Em comunicado, a Ordem dos Advogados adianta que a decisão de atribuir o prémio àquele advogado foi tomada em reunião do Conselho Geral da OA e decorreu de uma proposta da Comissão dos Direitos Humanos da OA (CDHOA).
“Recorde-se que o advogado, natural de Ponta Delgada, foi o promotor, em maio passado, de um ‘habeas corpus’ de um cliente arbitrariamente detido nos Açores. A ação, que teve o total apoio da OA e que o Tribunal de Ponta Delgada julgou procedente, colocou um ponto final na imposição de quarentena em hotéis por parte do Governo Regional dos Açores, que havia aprovado uma resolução que impunha quarentenas em hotéis a cidadãos que se deslocavam à Região, no quadro das medidas no âmbito da pandemia da Covid-19”, acrescenta a nota informativa.
O prémio Ângelo d’Almeida Ribeiro
destina-se a distinguir anualmente as personalidades ou entidades
nacionais que mais se tenham destacado na defesa dos direitos dos
cidadãos. Esta foi a primeira vez que um advogado dos Açores foi
distinguido com este prémio.
“Sinto orgulho, humildade e
responsabilidade. Foi um prémio inesperado, mas representa o trabalho
efetuado na defesa da liberdade individual e do Estado de Direito”,
afirmou Pedro Gomes, em declarações ao Açoriano Oriental.
O advogado
reconhece ser importante “proteger a saúde individual e coletiva, mas a
defesa da saúde tem de respeitar a Constituição e a legislação em
vigor. Este é um princípio do Estado de Direito democrático”.
Com a
decisão de um “habeas corpus” de um cidadão, o Governo Regional, no
mesmo dia, revogou a resolução do Conselho de Governo, substituindo por
outra resolução com testes obrigatórios para todos os passageiros.
A
decisão de avançar com um “habeas corpus” motivou uma forte contestação
popular contra o advogado, mas Pedro Gomes garante que estava a
defender os direitos de um açoriano, que estava preso ilegalmente numa
unidade hoteleira.
“Antes de apresentar o ‘habeas corpus’, já tinha
solicitado à Provedora de Justiça para se pronunciar sobre a legalidade
das quarentenas obrigatórias nos Açores e pudesse solicitar a sua
inconstitucionalidade.
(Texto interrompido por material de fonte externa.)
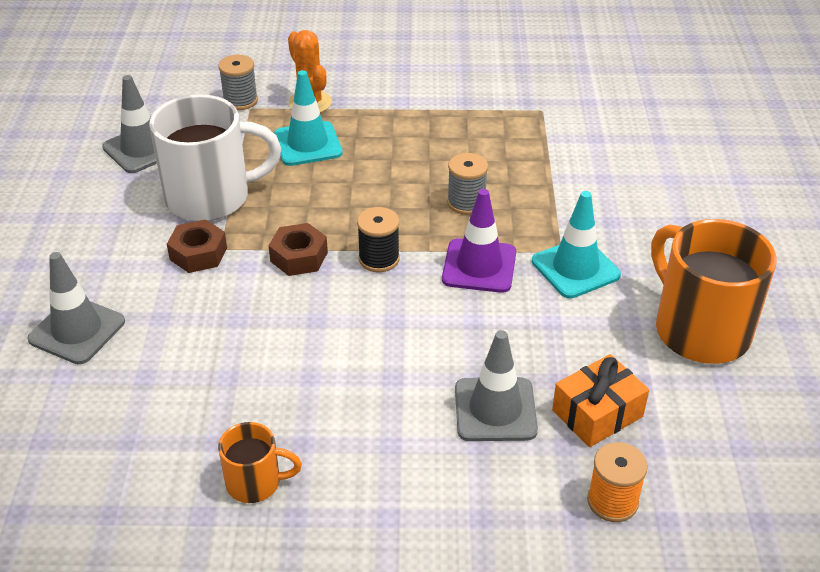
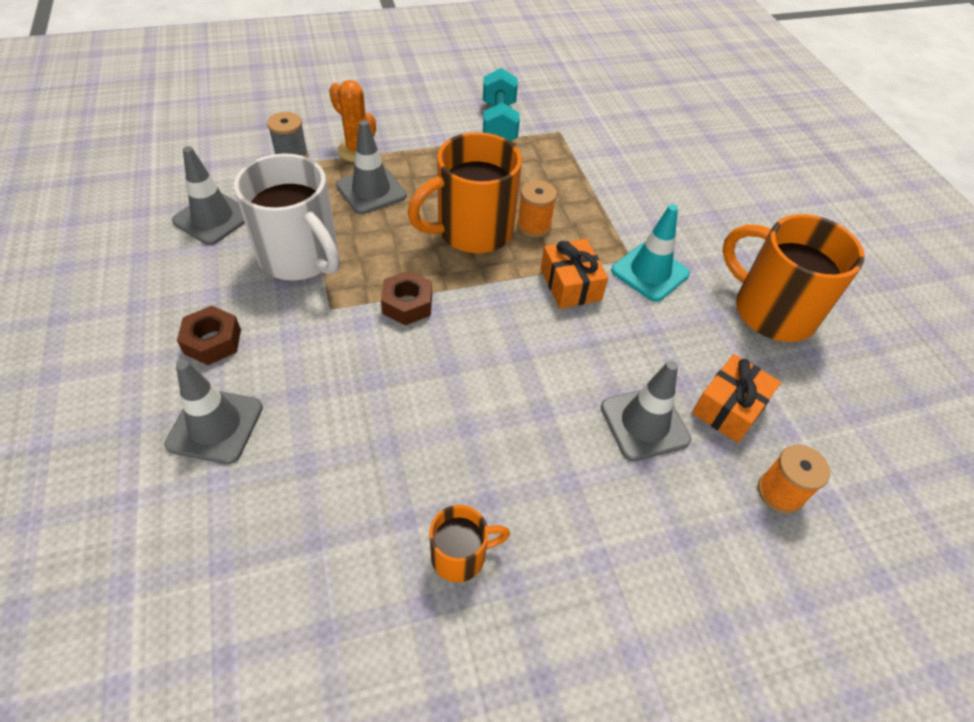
camera: 20 degrees left, 10 degrees up
(198, 253) = (310, 318): brown nut -> brown nut (212, 341)
(211, 197) = (301, 257): white mug -> white mug turned 75 degrees clockwise
(307, 144) = (371, 190): turquoise traffic cone -> grey traffic cone
(379, 259) = (481, 293): black spool -> none
(396, 198) = (472, 231): none -> orange mug
(466, 203) = (534, 226): grey spool -> orange spool
(476, 94) = (499, 124): none -> turquoise dumbbell
(479, 266) = (570, 284): purple traffic cone -> orange gift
Compreendo a reação das pessoas, porque existia
medo de uma doença desconhecida que fazia milhares de mortos em todo o
mundo, mas não poderia deixar de ser advogado e defender o Estado de
Direito. Foi isso que fiz, sem receio de uma má interpretação da minha
intervenção. Quando um advogado veste a sua toga e sobe as escadas do
Tribunal vai pedir Justiça e defender o Estado de Direito contra uma
atitude do Estado que colocava em causa um direito individual”,
sustentou.
A ação desenvolvida por Pedro Gomes, em maio, motivou
comentários ferozes na sua página de Facebook, mas o advogado aceitou o
direito de liberdade de expressão de todos os que comentaram o seu
trabalho.
“É natural que as pessoas hoje reajam de forma diferente.
Observei o que as pessoas escreveram nas redes sociais, mas mantive
todos os comentários na minha página do Facebook. Não apaguei nenhum
comentário de qualquer natureza. Entendo que a liberdade de expressão
das pessoas deve ser respeitada. Não gostei de todos os comentários e
não me revejo em muitos deles, mas também recebi na altura e ainda hoje
recebo muitas mensagens de apoio e estímulo”, conta.
Pedro Gomes
refere ainda que a decisão do “habeas corpus” não contribuiu para
agravar o problema da pandemia nos Açores, porque nenhuma das 300
pessoas que estavam em unidades hoteleiras acusou positivo ao novo
coronavírus e, após o final das quarentenas obrigatórias, existiu um mês
e meio sem nenhum caso detetado nos Açores. A decisão do tribunal não
trouxe nenhum agravamento do risco para os Açores”, frisou.